> **Instruction**
Pull out every line of the data below that contains the string "dist", matching case exactly.

- - -

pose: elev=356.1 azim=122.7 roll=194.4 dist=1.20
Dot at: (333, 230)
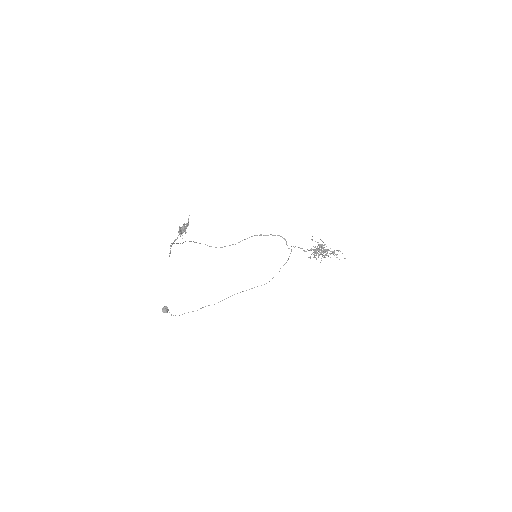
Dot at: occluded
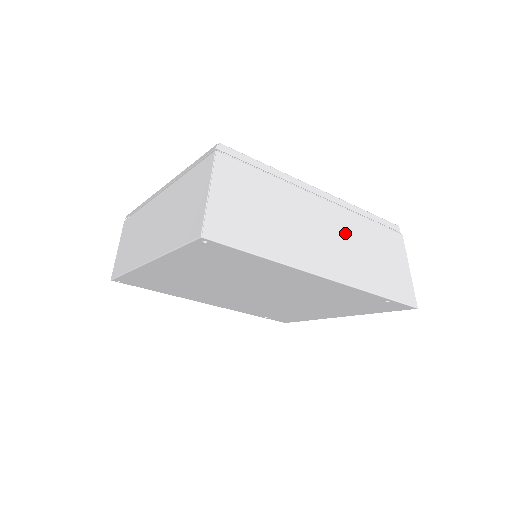
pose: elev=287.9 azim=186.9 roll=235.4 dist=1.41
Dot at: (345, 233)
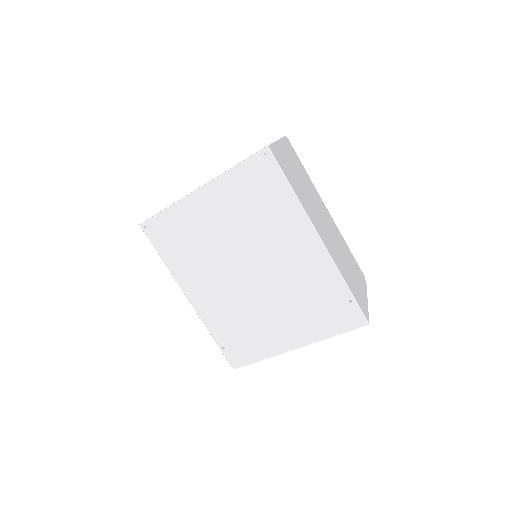
Dot at: (335, 237)
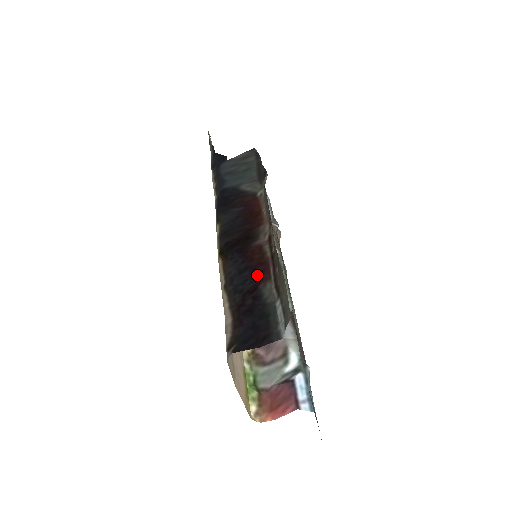
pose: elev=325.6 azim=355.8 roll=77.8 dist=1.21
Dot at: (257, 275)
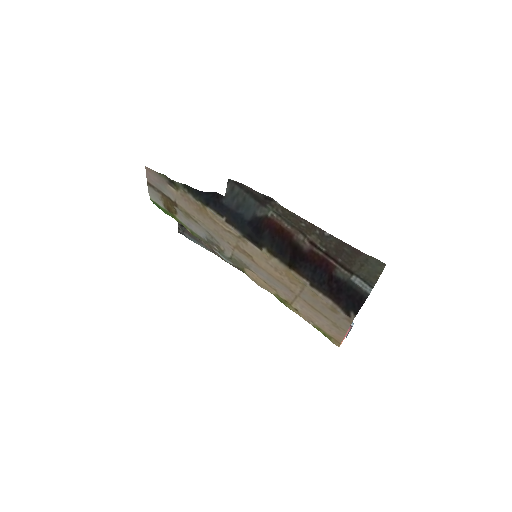
Dot at: (326, 269)
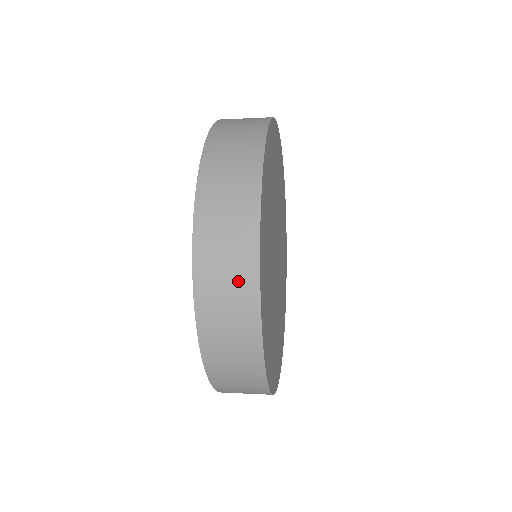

- - -

> **Right answer**
pose: elev=356.1 azim=122.7 roll=194.4 dist=1.20
pose: elev=287.9 azim=186.9 roll=235.4 dist=1.41
pose: elev=325.6 azim=355.8 roll=77.8 dist=1.21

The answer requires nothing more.